**Bagian Teks**

+++++

Kami pikir, bila mau jujur, sebagian besar wajah peradaban di dunia ini sebenarnya mirip dengan Bessengue, termasuk di Indonesia. Sebenarnya kami frustrasi karena kami, dengan seni kami yang adiluhung ini, tak berdaya dan tidak mampu berbuat apa-apa untuk memperbaiki situasi tersebut. Akhirnya kami sungguh tidak peduli dengan Open Atelier 2002. Kami pikir, persetan segala jejaring dan karier, semua ini hanya lelucon. Saya membuat presentasi sekadarnya dan disebut sebagai seniman dengan presentasi yang paling malas tahun itu. Jésus membaluti meja-kursi dan barang-barang di studionya dengan selofan lalu menaburkan beras dan tepung di lantai Benda-benda yang sangat berharga di Bessengue itu berserakan dan terinjak-injak. Kami patungan membeli kokain dan mabuk sepanjang minggu dalam usaha meredakan kemarahan dan mengobati luka batin kami. Usaha kami berhasil namun hanya untuk sementara. Minggu-minggu tenang sesudahnya, kami lebih banyak diam dan merenung, mengepak barang untuk pulang ke negara masing-masing. Sejak itu saya mulai mengalami apa yang saya sebut sebagai sebuah periode “muak pada seni”. Saya ingin berhenti jadi seniman. Dalam pikiran saya waktu itu menjadi seorang seniman adalah pilihan yang konyol dan sia-sia. Saya kembali ke Bandung dan segera menyibukkan diri, berusaha melupakan Bessengue.

+++++

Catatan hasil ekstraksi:
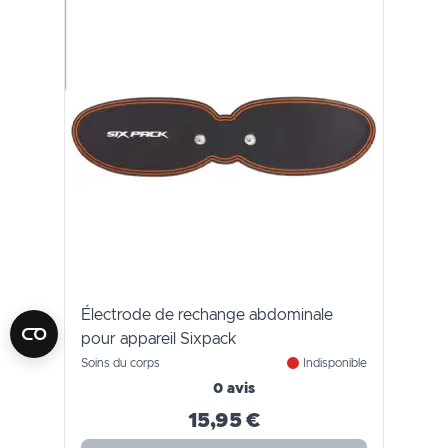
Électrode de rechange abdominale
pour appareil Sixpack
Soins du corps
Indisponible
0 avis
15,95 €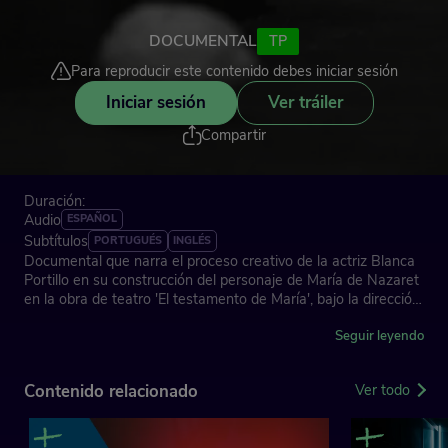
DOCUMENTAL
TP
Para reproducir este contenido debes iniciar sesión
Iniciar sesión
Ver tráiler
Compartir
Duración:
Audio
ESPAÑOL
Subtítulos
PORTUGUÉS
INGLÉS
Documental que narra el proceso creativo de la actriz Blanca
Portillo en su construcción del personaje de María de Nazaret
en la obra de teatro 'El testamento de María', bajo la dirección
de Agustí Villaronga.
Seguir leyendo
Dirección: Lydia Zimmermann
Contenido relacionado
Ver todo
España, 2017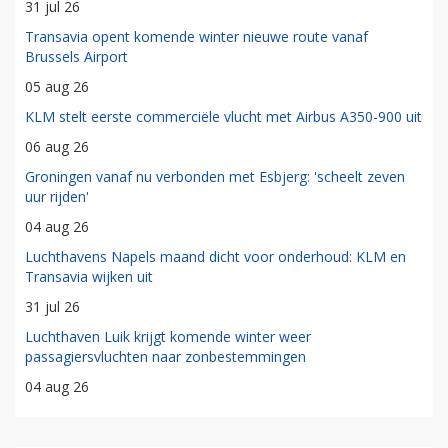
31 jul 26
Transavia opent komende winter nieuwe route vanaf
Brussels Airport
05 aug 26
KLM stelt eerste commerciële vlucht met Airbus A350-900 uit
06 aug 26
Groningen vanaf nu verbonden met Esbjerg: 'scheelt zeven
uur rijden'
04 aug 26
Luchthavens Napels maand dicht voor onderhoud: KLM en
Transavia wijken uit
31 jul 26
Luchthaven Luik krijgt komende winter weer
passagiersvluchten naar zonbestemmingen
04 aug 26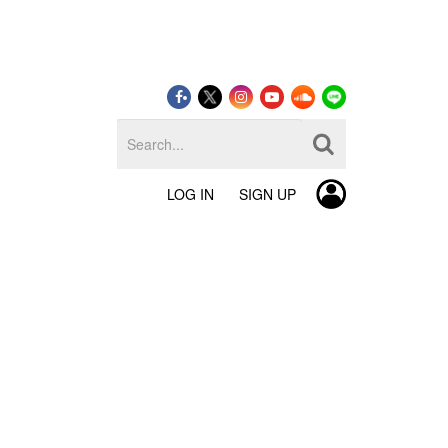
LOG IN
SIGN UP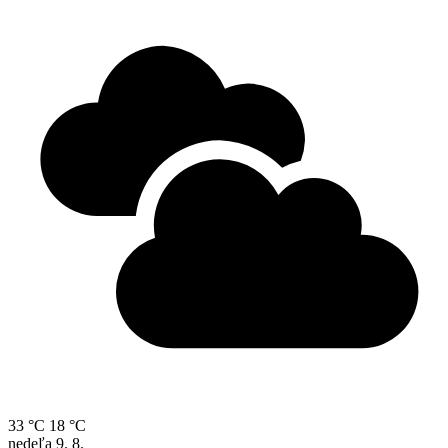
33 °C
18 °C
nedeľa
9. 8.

+++++

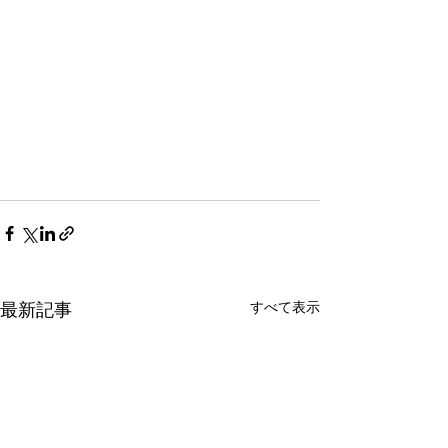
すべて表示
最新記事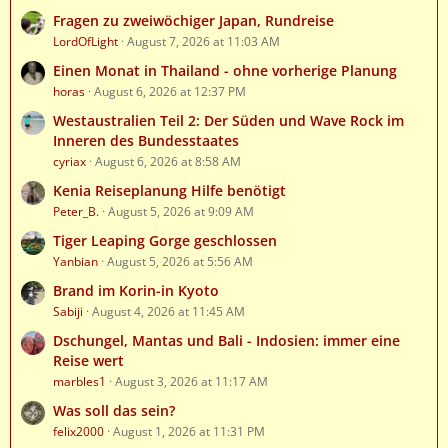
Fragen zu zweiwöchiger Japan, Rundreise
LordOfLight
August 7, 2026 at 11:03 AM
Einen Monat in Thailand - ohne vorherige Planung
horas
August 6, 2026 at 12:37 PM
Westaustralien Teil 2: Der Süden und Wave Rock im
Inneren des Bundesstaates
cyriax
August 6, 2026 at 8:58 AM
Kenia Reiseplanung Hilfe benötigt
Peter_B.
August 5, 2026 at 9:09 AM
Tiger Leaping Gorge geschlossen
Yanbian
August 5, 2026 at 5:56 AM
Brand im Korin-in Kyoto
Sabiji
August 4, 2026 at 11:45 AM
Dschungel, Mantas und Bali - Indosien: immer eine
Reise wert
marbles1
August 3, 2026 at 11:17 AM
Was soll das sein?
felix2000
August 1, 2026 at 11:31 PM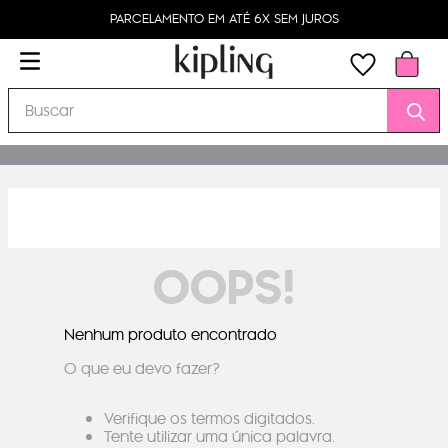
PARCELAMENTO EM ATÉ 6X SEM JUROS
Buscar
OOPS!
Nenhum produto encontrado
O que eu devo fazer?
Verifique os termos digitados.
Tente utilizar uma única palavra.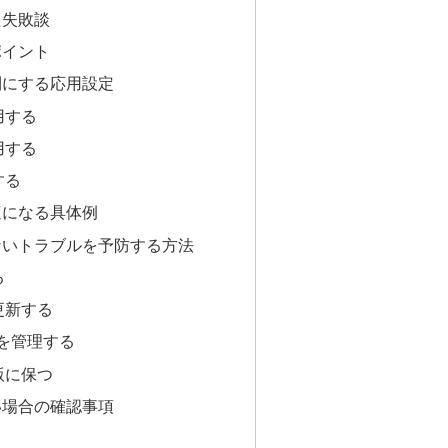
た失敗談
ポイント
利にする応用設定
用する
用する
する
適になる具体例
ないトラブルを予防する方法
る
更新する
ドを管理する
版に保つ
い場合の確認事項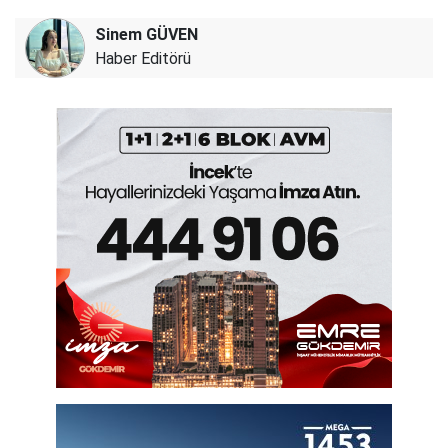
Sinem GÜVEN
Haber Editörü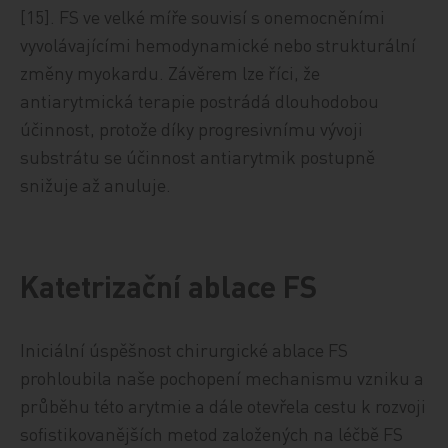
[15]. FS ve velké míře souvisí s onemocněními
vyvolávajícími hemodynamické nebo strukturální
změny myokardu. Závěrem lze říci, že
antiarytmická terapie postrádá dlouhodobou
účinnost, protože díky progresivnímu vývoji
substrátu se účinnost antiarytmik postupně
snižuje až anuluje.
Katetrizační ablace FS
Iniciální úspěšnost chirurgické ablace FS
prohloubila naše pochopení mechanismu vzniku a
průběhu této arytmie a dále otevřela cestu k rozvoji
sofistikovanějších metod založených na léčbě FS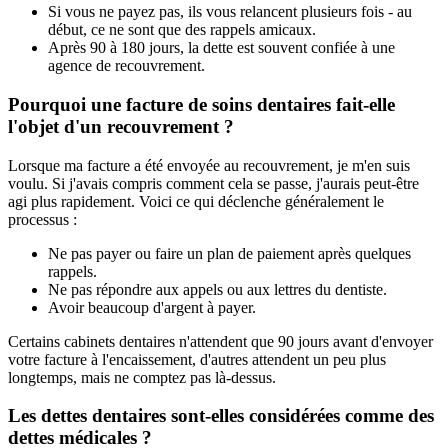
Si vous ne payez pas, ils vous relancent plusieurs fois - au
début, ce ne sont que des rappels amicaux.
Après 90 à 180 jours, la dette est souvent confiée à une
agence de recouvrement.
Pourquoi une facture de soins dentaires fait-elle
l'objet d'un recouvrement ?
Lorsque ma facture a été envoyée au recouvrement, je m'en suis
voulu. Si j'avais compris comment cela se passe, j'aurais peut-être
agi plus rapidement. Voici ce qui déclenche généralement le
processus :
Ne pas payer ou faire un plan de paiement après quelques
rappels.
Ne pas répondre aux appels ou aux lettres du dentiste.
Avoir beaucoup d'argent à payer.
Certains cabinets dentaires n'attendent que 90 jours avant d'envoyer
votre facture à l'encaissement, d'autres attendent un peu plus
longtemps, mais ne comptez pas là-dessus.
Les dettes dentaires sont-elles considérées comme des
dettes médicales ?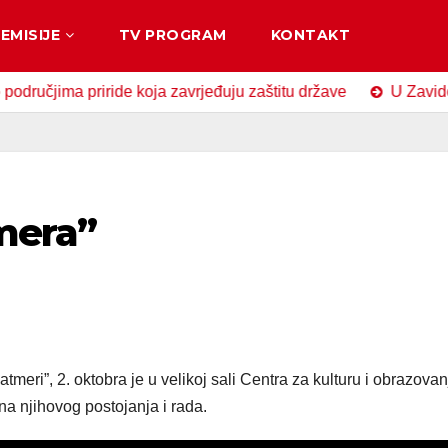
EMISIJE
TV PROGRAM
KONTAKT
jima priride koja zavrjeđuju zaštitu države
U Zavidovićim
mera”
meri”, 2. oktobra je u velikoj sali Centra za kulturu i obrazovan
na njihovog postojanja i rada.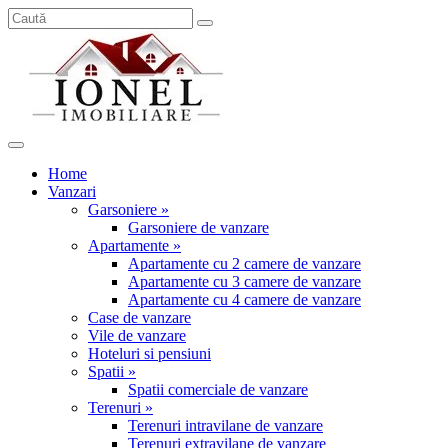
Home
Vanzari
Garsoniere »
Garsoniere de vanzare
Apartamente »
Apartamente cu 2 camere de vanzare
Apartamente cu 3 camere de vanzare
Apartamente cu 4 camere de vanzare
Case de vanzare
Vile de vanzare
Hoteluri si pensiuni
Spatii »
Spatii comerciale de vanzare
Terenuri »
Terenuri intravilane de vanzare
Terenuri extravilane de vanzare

+++++

**Butir Tugas A**
Menurut bagian teks, mengapa penulis dan kawan-kawannya akhirnya tidak peduli dengan Open Atelier 2002? Jelaskan dalam satu sampai tiga kalimat.
**Butir Tugas B**
Dalam bagian teks, ke kota mana penulis kembali setelah meninggalkan Bessengue?
Catatan-catatan itu sama sekali tidak berperan dalam pekerjaan ini.

**Penyelesaian Soal A**
Mereka frustrasi karena seni mereka tak berdaya dan tidak mampu berbuat apa-apa untuk memperbaiki situasi peradaban yang mereka anggap mirip dengan Bessengue. Karena itu mereka menganggap segala jejaring dan karier hanya lelucon.

**Penyelesaian Soal B**
Penulis kembali ke Bandung.